ACTION ITEM = Write the records out again exactly, but without pictures.

EXERCISE INPUT =
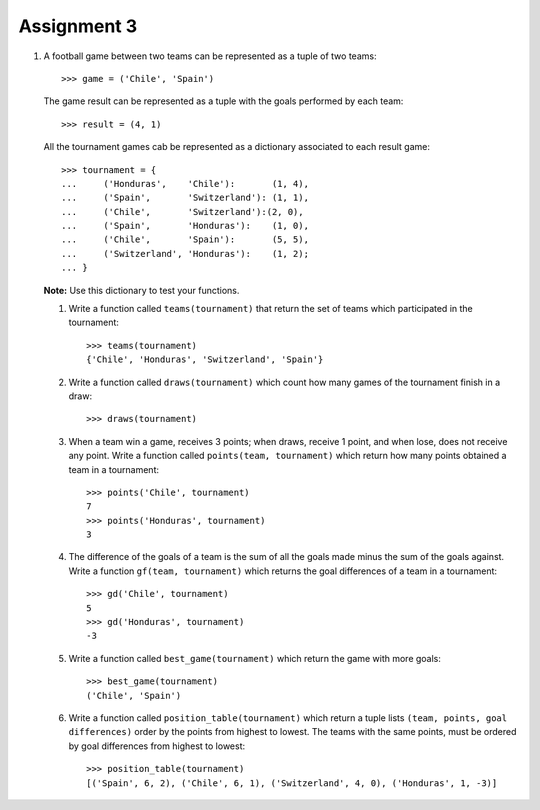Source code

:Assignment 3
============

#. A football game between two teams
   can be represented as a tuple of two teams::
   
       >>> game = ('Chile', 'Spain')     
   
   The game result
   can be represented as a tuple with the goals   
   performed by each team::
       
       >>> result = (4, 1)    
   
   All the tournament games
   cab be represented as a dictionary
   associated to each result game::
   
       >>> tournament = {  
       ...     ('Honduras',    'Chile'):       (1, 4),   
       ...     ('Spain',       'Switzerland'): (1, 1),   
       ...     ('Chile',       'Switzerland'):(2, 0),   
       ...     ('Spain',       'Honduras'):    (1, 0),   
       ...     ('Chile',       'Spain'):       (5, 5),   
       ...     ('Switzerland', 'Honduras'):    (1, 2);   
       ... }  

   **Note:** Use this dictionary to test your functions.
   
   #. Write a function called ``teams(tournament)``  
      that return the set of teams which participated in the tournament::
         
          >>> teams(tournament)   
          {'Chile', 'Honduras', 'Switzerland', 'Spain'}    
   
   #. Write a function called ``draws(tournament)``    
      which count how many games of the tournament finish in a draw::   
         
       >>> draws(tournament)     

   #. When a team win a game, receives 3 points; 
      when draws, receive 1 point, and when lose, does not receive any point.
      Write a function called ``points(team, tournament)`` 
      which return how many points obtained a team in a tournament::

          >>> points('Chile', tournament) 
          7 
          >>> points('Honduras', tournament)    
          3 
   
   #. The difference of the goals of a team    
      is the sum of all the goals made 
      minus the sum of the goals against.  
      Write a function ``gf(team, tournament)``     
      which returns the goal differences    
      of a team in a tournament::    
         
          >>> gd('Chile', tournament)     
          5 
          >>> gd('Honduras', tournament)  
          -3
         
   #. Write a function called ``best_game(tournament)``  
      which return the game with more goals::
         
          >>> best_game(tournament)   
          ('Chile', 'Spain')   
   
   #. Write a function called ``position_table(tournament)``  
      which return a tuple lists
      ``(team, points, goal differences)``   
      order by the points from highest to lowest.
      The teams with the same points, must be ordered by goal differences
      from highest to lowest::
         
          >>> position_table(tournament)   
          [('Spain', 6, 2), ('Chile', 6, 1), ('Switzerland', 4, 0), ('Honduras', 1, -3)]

RESULT BELOW =
Source code

:Assignment 3
============

#. A football game between two teams
   can be represented as a tuple of two teams::
   
       >>> game = ('Chile', 'Spain')     
   
   The game result
   can be represented as a tuple with the goals   
   performed by each team::
       
       >>> result = (4, 1)    
   
   All the tournament games
   cab be represented as a dictionary
   associated to each result game::
   
       >>> tournament = {  
       ...     ('Honduras',    'Chile'):       (1, 4),   
       ...     ('Spain',       'Switzerland'): (1, 1),   
       ...     ('Chile',       'Switzerland'):(2, 0),   
       ...     ('Spain',       'Honduras'):    (1, 0),   
       ...     ('Chile',       'Spain'):       (5, 5),   
       ...     ('Switzerland', 'Honduras'):    (1, 2);   
       ... }  

   **Note:** Use this dictionary to test your functions.
   
   #. Write a function called ``teams(tournament)``  
      that return the set of teams which participated in the tournament::
         
          >>> teams(tournament)   
          {'Chile', 'Honduras', 'Switzerland', 'Spain'}    
   
   #. Write a function called ``draws(tournament)``    
      which count how many games of the tournament finish in a draw::   
         
       >>> draws(tournament)     

   #. When a team win a game, receives 3 points; 
      when draws, receive 1 point, and when lose, does not receive any point.
      Write a function called ``points(team, tournament)`` 
      which return how many points obtained a team in a tournament::

          >>> points('Chile', tournament) 
          7 
          >>> points('Honduras', tournament)    
          3 
   
   #. The difference of the goals of a team    
      is the sum of all the goals made 
      minus the sum of the goals against.  
      Write a function ``gf(team, tournament)``     
      which returns the goal differences    
      of a team in a tournament::    
         
          >>> gd('Chile', tournament)     
          5 
          >>> gd('Honduras', tournament)  
          -3
         
   #. Write a function called ``best_game(tournament)``  
      which return the game with more goals::
         
          >>> best_game(tournament)   
          ('Chile', 'Spain')   
   
   #. Write a function called ``position_table(tournament)``  
      which return a tuple lists
      ``(team, points, goal differences)``   
      order by the points from highest to lowest.
      The teams with the same points, must be ordered by goal differences
      from highest to lowest::
         
          >>> position_table(tournament)   
          [('Spain', 6, 2), ('Chile', 6, 1), ('Switzerland', 4, 0), ('Honduras', 1, -3)]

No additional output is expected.